The album shot to No. 1 on the U.K. indie chart, complete with fuzzy sound and chirping crickets, and snagged Shocked a fat record deal with Mercury.

Three critically acclaimed major-label albums and one nasty lawsuit later, Shocked has returned to the renegade spirit of her campfire days with the release of Kind Hearted Woman on Private Music. Her first commercial album in four years, Kind Hearted Woman symbolizes Shocked’s legal victory over Mercury, which had refused to produce the record and tried to block her from releasing it on another label.

The album also represents a musical victory for Shocked, who performs Saturday at Irving Plaza in Manhattan. A collection of stark narratives about loss, frustration, and redemption in rural America, it is as wide open and inspiring as the sweeping prairies of East Texas where Shocked was raised.

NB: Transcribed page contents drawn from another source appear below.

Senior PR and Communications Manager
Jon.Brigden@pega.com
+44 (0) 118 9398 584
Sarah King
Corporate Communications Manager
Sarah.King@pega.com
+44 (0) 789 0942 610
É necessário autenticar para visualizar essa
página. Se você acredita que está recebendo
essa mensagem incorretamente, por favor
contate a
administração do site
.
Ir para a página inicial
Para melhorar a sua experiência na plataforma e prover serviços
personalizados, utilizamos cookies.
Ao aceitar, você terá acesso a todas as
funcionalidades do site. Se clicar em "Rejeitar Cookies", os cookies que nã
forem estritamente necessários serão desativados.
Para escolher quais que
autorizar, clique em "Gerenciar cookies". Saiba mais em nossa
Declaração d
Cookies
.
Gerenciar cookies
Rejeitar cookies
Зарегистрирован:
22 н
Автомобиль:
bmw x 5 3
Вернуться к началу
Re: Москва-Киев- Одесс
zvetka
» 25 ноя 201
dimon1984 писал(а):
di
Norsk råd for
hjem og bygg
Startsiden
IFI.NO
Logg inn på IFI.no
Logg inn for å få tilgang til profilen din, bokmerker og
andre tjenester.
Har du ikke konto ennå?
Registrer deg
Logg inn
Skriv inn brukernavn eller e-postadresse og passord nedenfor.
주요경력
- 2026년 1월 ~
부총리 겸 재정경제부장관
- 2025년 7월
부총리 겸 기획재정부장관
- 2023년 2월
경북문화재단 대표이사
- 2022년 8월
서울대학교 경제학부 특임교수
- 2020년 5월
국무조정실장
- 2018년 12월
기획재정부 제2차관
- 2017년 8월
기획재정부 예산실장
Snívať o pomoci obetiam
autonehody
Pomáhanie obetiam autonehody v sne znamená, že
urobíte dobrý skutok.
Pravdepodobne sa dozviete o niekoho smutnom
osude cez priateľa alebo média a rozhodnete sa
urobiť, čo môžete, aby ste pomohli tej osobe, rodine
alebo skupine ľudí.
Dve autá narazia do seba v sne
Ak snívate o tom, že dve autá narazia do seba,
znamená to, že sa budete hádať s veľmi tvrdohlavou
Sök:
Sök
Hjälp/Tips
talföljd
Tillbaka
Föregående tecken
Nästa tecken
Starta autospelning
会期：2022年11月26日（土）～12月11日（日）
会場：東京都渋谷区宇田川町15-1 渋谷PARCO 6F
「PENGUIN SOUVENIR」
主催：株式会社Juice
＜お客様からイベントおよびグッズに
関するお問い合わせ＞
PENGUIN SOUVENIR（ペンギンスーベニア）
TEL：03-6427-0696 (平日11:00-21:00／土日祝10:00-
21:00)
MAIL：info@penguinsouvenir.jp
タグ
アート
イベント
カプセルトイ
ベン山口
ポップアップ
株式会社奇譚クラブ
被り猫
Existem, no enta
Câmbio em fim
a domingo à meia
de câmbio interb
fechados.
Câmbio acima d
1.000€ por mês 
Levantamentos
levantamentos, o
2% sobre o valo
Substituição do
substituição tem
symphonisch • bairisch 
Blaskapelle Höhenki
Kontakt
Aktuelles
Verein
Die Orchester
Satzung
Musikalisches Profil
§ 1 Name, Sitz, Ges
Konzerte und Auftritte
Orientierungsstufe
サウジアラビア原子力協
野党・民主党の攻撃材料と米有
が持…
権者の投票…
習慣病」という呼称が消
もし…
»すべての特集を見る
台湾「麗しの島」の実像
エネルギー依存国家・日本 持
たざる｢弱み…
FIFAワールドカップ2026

Kind Hearted Woman is primarily electric, which Shock contends is one reason Mercury wouldn’t produce it. But only a few tracks contain high-wire riffs; most lope or soar to delicate picking and strumming and nod to influences including what Shocked calls “fonk,” a blend of folk and funk.

“A Child Like Grace,” about the death of a 5-year-old girl, is electric gospel. “Cold Comfort,” a chilling lament over a father who commits murder, has the languor of the Cowboy Junkies.

Shocked’s voice is as remarkable as ever. She ends “Stillborn,” an ode to a dead baby, with a wail as forceful as a Greek chorus. In “Eddie,” a biting account of a boy who commits arson after his father is killed by lightning, she pitches k.d. lang warbles and roars over a catchy walking bass line. The album turns autobiographical in “The Hard Way,” in which Shocked declares: “Never a lesson have I learned without first being burned.”

Shocked, a former runaway, hobo and East Village squatter-activist, began sparring with Mercury in 1992 when the label wouldn’t let her pose in blackface for the album cover of Arkansas Traveler to call attention to minstrels’ role in American music.

Mercury rejected Shocked’s two subsequent record proposals, including Kind Hearted Woman, but wouldn’t free her from her contract either. Shocked then sued Mercury, charging it with, among other things, violating the 13th Amendment abolishing slavery. Before the suit was settled, she pressed 25,000 copies of the album and sold them at concerts herself.

Mercury says it wishes Shocked well. Under the settlement, the label will in mid-November issue its final Shocked album, a compilation of previous recordings, plus “Stillborn.” At Shocked’s behest, the compilation is entitled Mercury Poise: 1988-1995 – short for “Mercury Poisoning.”